William the Conqueror - Excuse Me While I
Release Date: 28th July 2023
It has been a slow and steady burn with William the Conqueror but this latest album has turned up the intensity in a way I really wasn't expecting. According to the accompanying blurb, this album was written during the COVID pandemic while guitarist and singer Ruari Joseph was watching his wife Mandy battle away on the front line as a mental health social worker and trying to balance that against the futility of being a musician. So much so, in fact, that for a while Joseph became a care worker but, fortunately for us, he has realised what joy, context and recognition his music gives the world and so, ladies and gentlemen, theydees and gentlethems, we have 'Excuse Me While I Vanish'.
The album opens with former single 'The Puppet and the Puppeteer', chugging in to life like a train pulling out of a station at dusk ready to roar in to the night en route to adventure fueled by the coal of the blues. Another single, 'The Bruises', comes next with all the bombast and energy of an Embrace song before that familiar brogue of Joseph's vulnerable vocal puts an arm around your shoulder and leads you to a snug in the corner of the old pub in your mind. On 'Sheepskin Sleeve' the bass of Naomi Holmes pulses and nudges allowing the guitars to lurch and lech in equal measure like a whisky soaked poet trying to find someone to give him one more drink for the road.

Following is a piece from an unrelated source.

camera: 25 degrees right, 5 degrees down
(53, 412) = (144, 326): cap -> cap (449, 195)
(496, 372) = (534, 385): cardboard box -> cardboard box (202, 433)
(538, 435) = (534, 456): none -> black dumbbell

'L.W.Y.' gently shimmers into life with reluctant but determined energy before delivering the devastatingly beautiful chorus line "I'm lost within you, I'm lost without you", as honest a declaration of love as ever I've heard. 'Somebody Else' brings us up to the half way mark with a song that wouldn't sound out of place in a late 90s LA lo-fi flick with the band romping around town in a soft-top all captured on an old super-8 - special mention to the whip-crack drum sound on this track too, bravo Harry Harding. There's a late-night slow dance vibe to 'Shots Fired From Heaven' which swoons and sways while occasionally erupting in to an uproarious blues jam with adding organ slathered over the top for good measure - Hozier, eat your heart out.
There's a nice country twang to the stomp and slide of 'The Tether', so much so that you can almost heart the sand under your boots and smell the warmth on the breeze as Joseph tells his story out on the stoop. I think 'Elsie Friend' is my favourite track on this album and I'm not sure why but it might be the McCartney-esque bass and vocal combination that gives this a familiar vulnerability which I find adorable. Penultimate song 'A Minute's Peace' is a near six minute beast but it is oh-so-worth your time as the organs, bass and drums build the mood before guitars and vocals add the flourish with Joseph's spoken-word approach adding a sense of the confessional to proceedings.

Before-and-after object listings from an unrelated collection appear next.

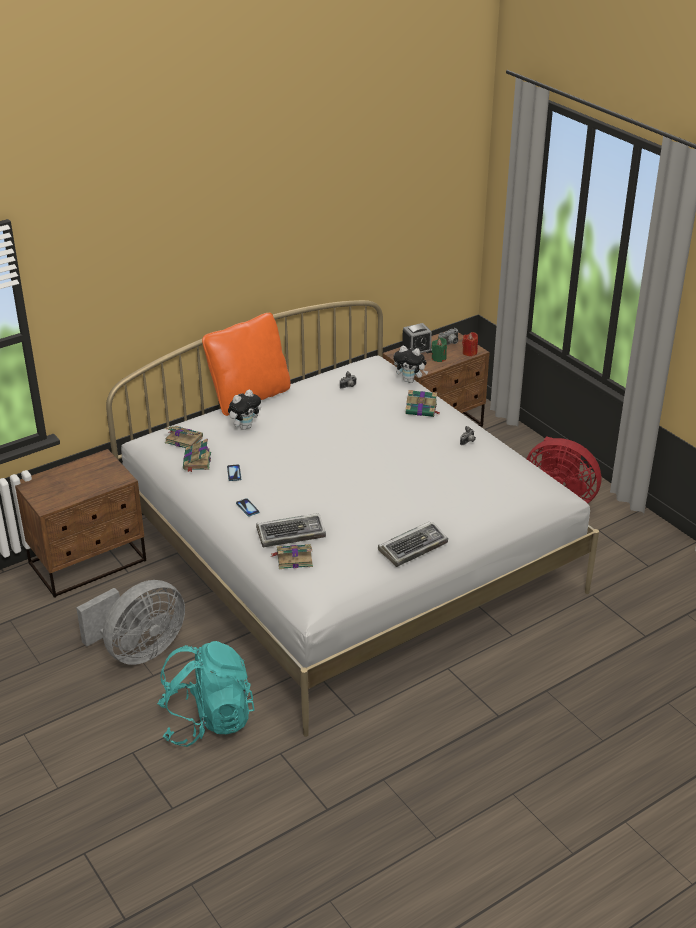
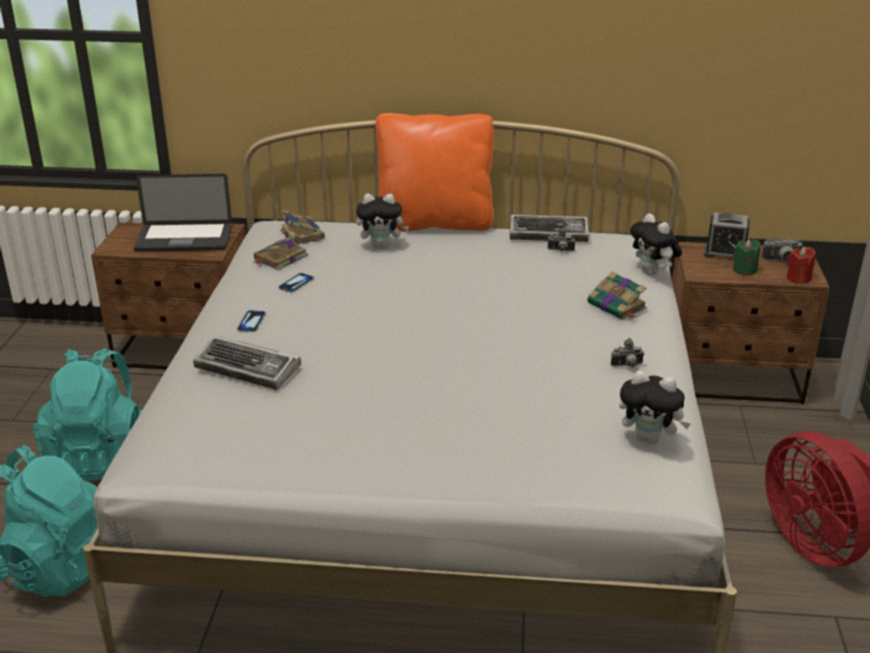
camera: 40 degrees right, 5 degrees down
(86, 477) = (184, 239): none -> laptop
(139, 651) = (102, 456): grey fan -> turquoise backpack
(293, 559) = (205, 396): book -> none
(413, 547) = (359, 455): keyboard -> keyboard (549, 234)
(522, 475) = (649, 439): none -> plush toy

The album closes with 'In Your Arms' which feels like a goodbye and the choir chorus vocals brought lump to throat and tear to eye, I don't mind admitting that much. As always with William the Conqueror, this is an album full of raw, honest and emotive songs performed with consummate musicianship but no lack of feel in the performance. I feel like this album was written for all those who couldn't write it, sung for all those who can no longer sing and it will live for those who aren't with us any more. Pour one more out for the sadly departed and put the needle back to the start, there's a good chap.